%%

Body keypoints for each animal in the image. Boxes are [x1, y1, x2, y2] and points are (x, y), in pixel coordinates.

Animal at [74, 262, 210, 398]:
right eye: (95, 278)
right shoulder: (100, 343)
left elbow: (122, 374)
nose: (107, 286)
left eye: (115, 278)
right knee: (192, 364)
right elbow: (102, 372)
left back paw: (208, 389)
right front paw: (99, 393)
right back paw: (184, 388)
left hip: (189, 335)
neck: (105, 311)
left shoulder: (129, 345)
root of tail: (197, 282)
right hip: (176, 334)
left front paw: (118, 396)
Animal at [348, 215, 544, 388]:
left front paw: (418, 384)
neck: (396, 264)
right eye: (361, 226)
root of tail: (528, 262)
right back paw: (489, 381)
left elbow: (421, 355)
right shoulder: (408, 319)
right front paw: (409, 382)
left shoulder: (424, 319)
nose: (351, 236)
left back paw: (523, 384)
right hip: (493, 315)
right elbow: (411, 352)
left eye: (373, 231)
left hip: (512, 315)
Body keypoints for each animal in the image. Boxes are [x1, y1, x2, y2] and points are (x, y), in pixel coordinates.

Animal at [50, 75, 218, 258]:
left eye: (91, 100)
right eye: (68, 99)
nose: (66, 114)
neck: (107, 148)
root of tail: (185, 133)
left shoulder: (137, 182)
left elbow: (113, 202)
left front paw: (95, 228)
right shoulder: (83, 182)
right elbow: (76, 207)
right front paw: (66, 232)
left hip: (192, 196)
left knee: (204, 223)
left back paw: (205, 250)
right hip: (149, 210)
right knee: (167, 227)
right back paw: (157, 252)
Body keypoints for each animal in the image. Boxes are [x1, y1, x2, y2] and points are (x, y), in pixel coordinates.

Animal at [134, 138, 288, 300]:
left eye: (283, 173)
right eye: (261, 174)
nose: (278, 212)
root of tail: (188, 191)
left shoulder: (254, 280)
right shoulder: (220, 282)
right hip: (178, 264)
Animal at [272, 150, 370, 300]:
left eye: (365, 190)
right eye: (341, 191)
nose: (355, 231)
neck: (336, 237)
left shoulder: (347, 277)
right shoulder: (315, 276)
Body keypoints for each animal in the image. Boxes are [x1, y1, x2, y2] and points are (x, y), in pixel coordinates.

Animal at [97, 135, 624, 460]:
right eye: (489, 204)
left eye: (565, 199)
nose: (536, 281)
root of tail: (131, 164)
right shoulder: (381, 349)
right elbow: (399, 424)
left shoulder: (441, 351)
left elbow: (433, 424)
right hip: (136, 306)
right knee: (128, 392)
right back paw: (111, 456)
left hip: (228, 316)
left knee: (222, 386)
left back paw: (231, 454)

%%
%%

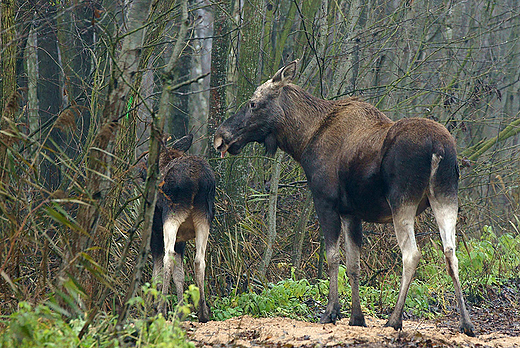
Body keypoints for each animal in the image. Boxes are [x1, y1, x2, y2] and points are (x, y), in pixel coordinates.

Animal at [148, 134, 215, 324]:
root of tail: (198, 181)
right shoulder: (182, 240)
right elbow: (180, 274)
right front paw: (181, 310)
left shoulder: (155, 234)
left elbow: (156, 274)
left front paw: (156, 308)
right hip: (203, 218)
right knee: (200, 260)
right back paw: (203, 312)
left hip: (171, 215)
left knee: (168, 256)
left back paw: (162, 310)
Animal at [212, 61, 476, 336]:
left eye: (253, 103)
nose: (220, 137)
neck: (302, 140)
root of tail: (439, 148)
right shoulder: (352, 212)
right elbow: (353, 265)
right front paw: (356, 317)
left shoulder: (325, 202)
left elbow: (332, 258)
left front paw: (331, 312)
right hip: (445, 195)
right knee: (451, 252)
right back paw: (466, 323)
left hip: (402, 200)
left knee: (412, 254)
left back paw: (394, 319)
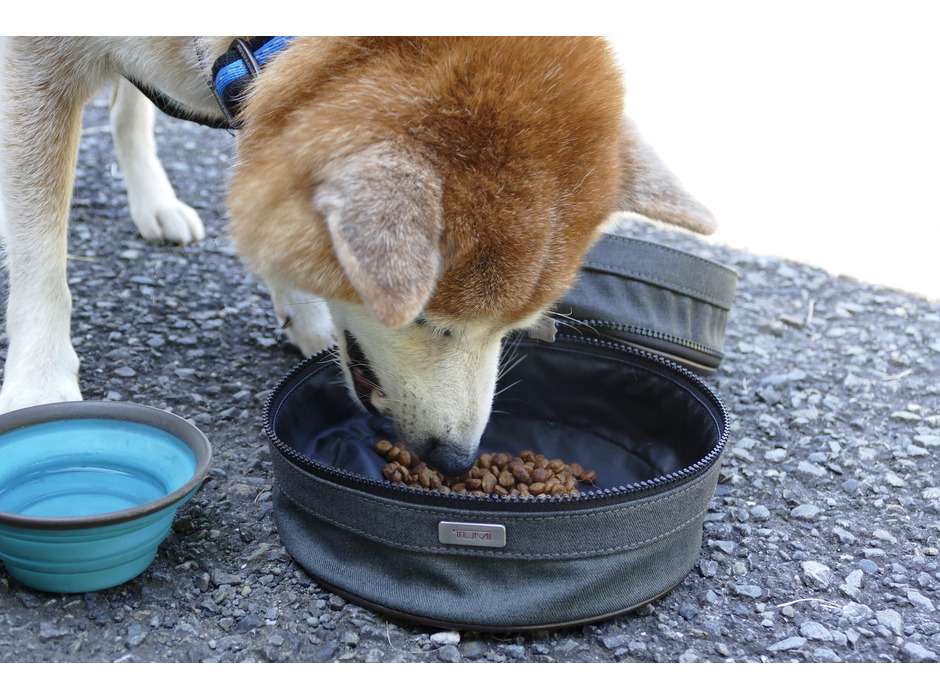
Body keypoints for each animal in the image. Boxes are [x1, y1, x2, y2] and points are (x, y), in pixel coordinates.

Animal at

%%

• _Task details_
Scan the entries above for the word "elbow", then copy every line in which it occurs.

• _Task answer_
left elbow: (122, 374)
right elbow: (102, 372)
left elbow: (421, 355)
right elbow: (411, 352)
left elbow: (113, 202)
right elbow: (76, 207)
right elbow: (399, 424)
left elbow: (433, 424)
right elbow: (180, 274)
left elbow: (156, 274)
right elbow: (353, 265)
left elbow: (332, 258)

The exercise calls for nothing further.